## Short problem
Every entry must be duplicated precisely as written.

----

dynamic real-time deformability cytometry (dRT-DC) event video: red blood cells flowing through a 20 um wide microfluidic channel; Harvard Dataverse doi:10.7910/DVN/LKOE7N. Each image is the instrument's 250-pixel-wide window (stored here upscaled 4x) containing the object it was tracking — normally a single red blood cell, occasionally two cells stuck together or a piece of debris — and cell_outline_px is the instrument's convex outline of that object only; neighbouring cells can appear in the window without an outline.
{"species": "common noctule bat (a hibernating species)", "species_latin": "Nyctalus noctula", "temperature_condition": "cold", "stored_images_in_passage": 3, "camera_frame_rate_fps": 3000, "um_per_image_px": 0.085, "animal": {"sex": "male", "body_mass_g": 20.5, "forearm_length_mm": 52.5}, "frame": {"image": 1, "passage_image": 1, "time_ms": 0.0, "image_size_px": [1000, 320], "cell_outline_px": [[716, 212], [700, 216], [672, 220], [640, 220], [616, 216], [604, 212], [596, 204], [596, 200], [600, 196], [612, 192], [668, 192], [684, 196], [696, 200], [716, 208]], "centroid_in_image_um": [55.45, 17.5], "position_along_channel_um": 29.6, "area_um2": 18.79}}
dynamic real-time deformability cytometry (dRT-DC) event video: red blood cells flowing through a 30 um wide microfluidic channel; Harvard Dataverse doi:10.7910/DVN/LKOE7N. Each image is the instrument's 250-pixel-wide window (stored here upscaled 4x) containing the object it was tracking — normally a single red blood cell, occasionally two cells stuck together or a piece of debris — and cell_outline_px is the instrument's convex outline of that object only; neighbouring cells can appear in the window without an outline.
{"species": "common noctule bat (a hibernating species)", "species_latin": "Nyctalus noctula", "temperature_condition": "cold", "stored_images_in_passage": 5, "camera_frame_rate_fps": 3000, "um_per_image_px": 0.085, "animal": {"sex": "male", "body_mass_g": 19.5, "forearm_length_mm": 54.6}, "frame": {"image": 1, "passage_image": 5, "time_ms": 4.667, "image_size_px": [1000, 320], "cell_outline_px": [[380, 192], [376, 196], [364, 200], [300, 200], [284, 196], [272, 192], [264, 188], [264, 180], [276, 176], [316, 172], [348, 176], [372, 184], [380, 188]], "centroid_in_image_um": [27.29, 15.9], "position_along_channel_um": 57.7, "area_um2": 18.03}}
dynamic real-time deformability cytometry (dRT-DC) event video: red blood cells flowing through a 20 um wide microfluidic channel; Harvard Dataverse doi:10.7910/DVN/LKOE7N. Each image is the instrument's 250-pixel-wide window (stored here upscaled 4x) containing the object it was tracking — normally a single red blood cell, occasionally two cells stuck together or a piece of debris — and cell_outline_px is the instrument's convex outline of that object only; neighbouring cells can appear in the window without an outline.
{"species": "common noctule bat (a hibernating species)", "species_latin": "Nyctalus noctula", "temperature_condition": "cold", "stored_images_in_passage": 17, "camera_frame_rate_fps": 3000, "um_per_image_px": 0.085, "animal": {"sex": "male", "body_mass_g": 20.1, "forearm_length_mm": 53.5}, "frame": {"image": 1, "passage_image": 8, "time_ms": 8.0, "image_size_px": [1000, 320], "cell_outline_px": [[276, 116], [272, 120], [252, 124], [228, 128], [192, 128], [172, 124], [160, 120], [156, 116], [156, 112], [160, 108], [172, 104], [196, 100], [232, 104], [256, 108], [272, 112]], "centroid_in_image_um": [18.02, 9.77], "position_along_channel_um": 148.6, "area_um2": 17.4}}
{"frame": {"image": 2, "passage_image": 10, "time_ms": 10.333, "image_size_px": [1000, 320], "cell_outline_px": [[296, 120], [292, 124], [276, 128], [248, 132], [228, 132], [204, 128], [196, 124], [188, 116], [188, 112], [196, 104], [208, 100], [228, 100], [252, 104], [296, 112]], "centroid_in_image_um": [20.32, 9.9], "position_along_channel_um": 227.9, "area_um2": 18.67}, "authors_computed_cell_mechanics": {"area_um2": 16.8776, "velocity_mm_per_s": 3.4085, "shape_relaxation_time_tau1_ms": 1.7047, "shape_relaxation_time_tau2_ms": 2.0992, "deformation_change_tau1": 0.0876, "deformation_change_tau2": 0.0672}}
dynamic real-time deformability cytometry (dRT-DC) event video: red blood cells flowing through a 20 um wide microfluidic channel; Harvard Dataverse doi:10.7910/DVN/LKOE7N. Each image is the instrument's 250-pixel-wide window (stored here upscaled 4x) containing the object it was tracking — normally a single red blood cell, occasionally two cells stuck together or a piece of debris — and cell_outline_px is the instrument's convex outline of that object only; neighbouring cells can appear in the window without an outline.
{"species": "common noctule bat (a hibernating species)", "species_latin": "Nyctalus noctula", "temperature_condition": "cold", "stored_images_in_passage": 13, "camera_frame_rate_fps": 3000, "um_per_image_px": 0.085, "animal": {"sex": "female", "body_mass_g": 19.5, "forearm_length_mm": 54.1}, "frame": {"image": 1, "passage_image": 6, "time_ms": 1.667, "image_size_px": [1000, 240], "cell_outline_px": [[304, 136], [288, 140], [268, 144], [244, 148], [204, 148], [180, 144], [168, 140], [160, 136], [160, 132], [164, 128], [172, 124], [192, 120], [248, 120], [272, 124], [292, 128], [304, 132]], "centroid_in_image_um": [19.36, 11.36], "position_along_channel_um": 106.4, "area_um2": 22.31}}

----

## Response to the task
dynamic real-time deformability cytometry (dRT-DC) event video: red blood cells flowing through a 20 um wide microfluidic channel; Harvard Dataverse doi:10.7910/DVN/LKOE7N. Each image is the instrument's 250-pixel-wide window (stored here upscaled 4x) containing the object it was tracking — normally a single red blood cell, occasionally two cells stuck together or a piece of debris — and cell_outline_px is the instrument's convex outline of that object only; neighbouring cells can appear in the window without an outline.
{"species": "common noctule bat (a hibernating species)", "species_latin": "Nyctalus noctula", "temperature_condition": "cold", "stored_images_in_passage": 3, "camera_frame_rate_fps": 3000, "um_per_image_px": 0.085, "animal": {"sex": "male", "body_mass_g": 20.5, "forearm_length_mm": 52.5}, "frame": {"image": 1, "passage_image": 1, "time_ms": 0.0, "image_size_px": [1000, 320], "cell_outline_px": [[716, 212], [700, 216], [672, 220], [640, 220], [616, 216], [604, 212], [596, 204], [596, 200], [600, 196], [612, 192], [668, 192], [684, 196], [696, 200], [716, 208]], "centroid_in_image_um": [55.45, 17.5], "position_along_channel_um": 29.6, "area_um2": 18.79}}
dynamic real-time deformability cytometry (dRT-DC) event video: red blood cells flowing through a 30 um wide microfluidic channel; Harvard Dataverse doi:10.7910/DVN/LKOE7N. Each image is the instrument's 250-pixel-wide window (stored here upscaled 4x) containing the object it was tracking — normally a single red blood cell, occasionally two cells stuck together or a piece of debris — and cell_outline_px is the instrument's convex outline of that object only; neighbouring cells can appear in the window without an outline.
{"species": "common noctule bat (a hibernating species)", "species_latin": "Nyctalus noctula", "temperature_condition": "cold", "stored_images_in_passage": 5, "camera_frame_rate_fps": 3000, "um_per_image_px": 0.085, "animal": {"sex": "male", "body_mass_g": 19.5, "forearm_length_mm": 54.6}, "frame": {"image": 1, "passage_image": 5, "time_ms": 4.667, "image_size_px": [1000, 320], "cell_outline_px": [[380, 192], [376, 196], [364, 200], [300, 200], [284, 196], [272, 192], [264, 188], [264, 180], [276, 176], [316, 172], [348, 176], [372, 184], [380, 188]], "centroid_in_image_um": [27.29, 15.9], "position_along_channel_um": 57.7, "area_um2": 18.03}}
dynamic real-time deformability cytometry (dRT-DC) event video: red blood cells flowing through a 20 um wide microfluidic channel; Harvard Dataverse doi:10.7910/DVN/LKOE7N. Each image is the instrument's 250-pixel-wide window (stored here upscaled 4x) containing the object it was tracking — normally a single red blood cell, occasionally two cells stuck together or a piece of debris — and cell_outline_px is the instrument's convex outline of that object only; neighbouring cells can appear in the window without an outline.
{"species": "common noctule bat (a hibernating species)", "species_latin": "Nyctalus noctula", "temperature_condition": "cold", "stored_images_in_passage": 17, "camera_frame_rate_fps": 3000, "um_per_image_px": 0.085, "animal": {"sex": "male", "body_mass_g": 20.1, "forearm_length_mm": 53.5}, "frame": {"image": 1, "passage_image": 8, "time_ms": 8.0, "image_size_px": [1000, 320], "cell_outline_px": [[276, 116], [272, 120], [252, 124], [228, 128], [192, 128], [172, 124], [160, 120], [156, 116], [156, 112], [160, 108], [172, 104], [196, 100], [232, 104], [256, 108], [272, 112]], "centroid_in_image_um": [18.02, 9.77], "position_along_channel_um": 148.6, "area_um2": 17.4}}
{"frame": {"image": 2, "passage_image": 10, "time_ms": 10.333, "image_size_px": [1000, 320], "cell_outline_px": [[296, 120], [292, 124], [276, 128], [248, 132], [228, 132], [204, 128], [196, 124], [188, 116], [188, 112], [196, 104], [208, 100], [228, 100], [252, 104], [296, 112]], "centroid_in_image_um": [20.32, 9.9], "position_along_channel_um": 227.9, "area_um2": 18.67}, "authors_computed_cell_mechanics": {"area_um2": 16.8776, "velocity_mm_per_s": 3.4085, "shape_relaxation_time_tau1_ms": 1.7047, "shape_relaxation_time_tau2_ms": 2.0992, "deformation_change_tau1": 0.0876, "deformation_change_tau2": 0.0672}}
dynamic real-time deformability cytometry (dRT-DC) event video: red blood cells flowing through a 20 um wide microfluidic channel; Harvard Dataverse doi:10.7910/DVN/LKOE7N. Each image is the instrument's 250-pixel-wide window (stored here upscaled 4x) containing the object it was tracking — normally a single red blood cell, occasionally two cells stuck together or a piece of debris — and cell_outline_px is the instrument's convex outline of that object only; neighbouring cells can appear in the window without an outline.
{"species": "common noctule bat (a hibernating species)", "species_latin": "Nyctalus noctula", "temperature_condition": "cold", "stored_images_in_passage": 13, "camera_frame_rate_fps": 3000, "um_per_image_px": 0.085, "animal": {"sex": "female", "body_mass_g": 19.5, "forearm_length_mm": 54.1}, "frame": {"image": 1, "passage_image": 6, "time_ms": 1.667, "image_size_px": [1000, 240], "cell_outline_px": [[304, 136], [288, 140], [268, 144], [244, 148], [204, 148], [180, 144], [168, 140], [160, 136], [160, 132], [164, 128], [172, 124], [192, 120], [248, 120], [272, 124], [292, 128], [304, 132]], "centroid_in_image_um": [19.36, 11.36], "position_along_channel_um": 106.4, "area_um2": 22.31}}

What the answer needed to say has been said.